ACTIVITY: What you hand back must match the records word for word, with no pictures.

DATA SUPPLIED:
_ _ _ _
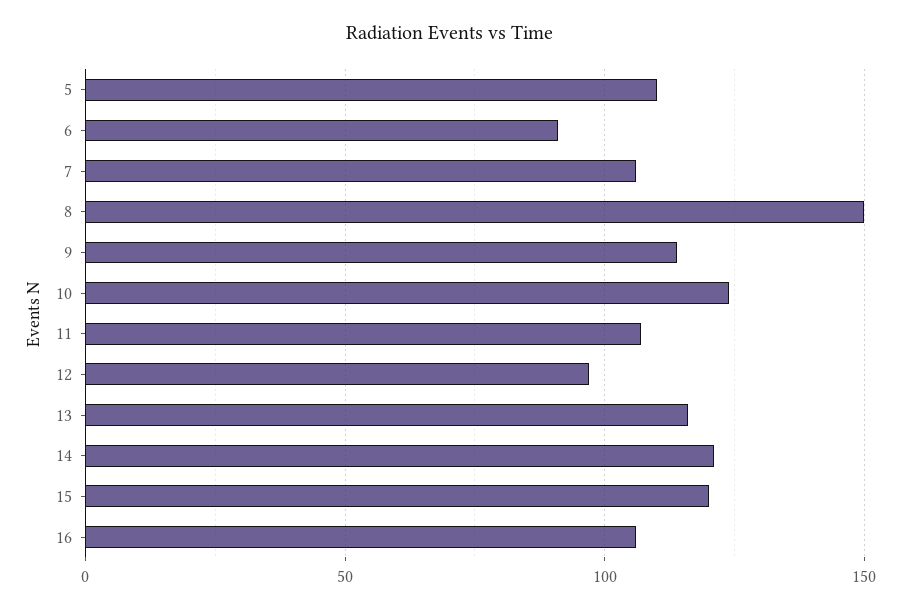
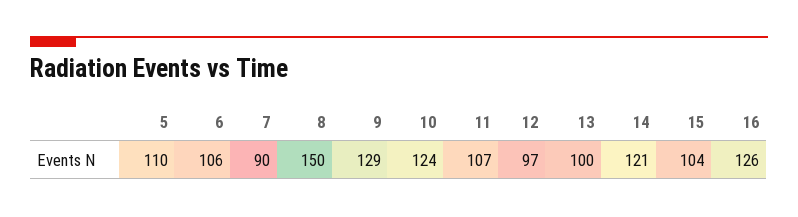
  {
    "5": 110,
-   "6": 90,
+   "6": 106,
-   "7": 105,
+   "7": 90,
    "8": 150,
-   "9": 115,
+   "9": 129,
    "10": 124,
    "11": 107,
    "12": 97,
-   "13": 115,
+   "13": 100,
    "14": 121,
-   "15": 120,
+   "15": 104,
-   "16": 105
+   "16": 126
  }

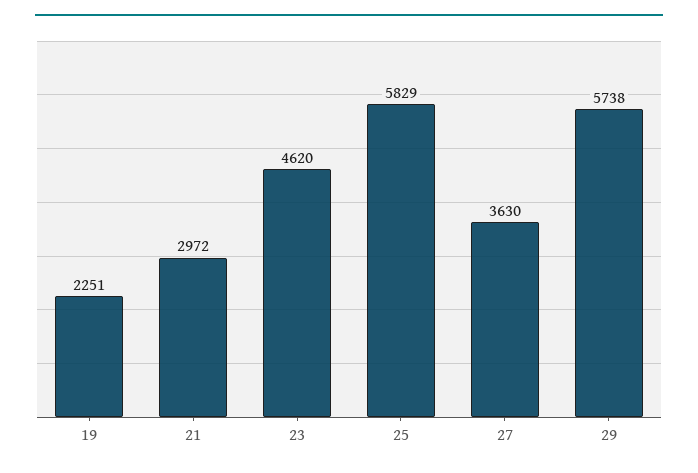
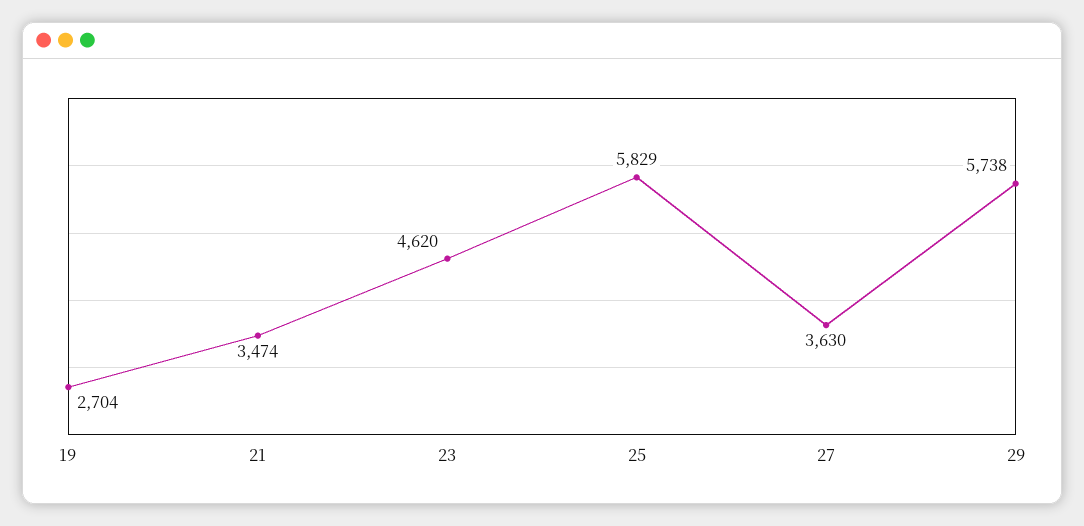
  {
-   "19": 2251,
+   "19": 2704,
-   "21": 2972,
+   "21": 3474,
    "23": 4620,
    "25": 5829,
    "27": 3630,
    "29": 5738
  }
_ _ _ _
RESPONSE BELOW:
  {
    "5": 110,
-   "6": 90,
+   "6": 106,
-   "7": 105,
+   "7": 90,
    "8": 150,
-   "9": 115,
+   "9": 129,
    "10": 124,
    "11": 107,
    "12": 97,
-   "13": 115,
+   "13": 100,
    "14": 121,
-   "15": 120,
+   "15": 104,
-   "16": 105
+   "16": 126
  }

  {
-   "19": 2251,
+   "19": 2704,
-   "21": 2972,
+   "21": 3474,
    "23": 4620,
    "25": 5829,
    "27": 3630,
    "29": 5738
  }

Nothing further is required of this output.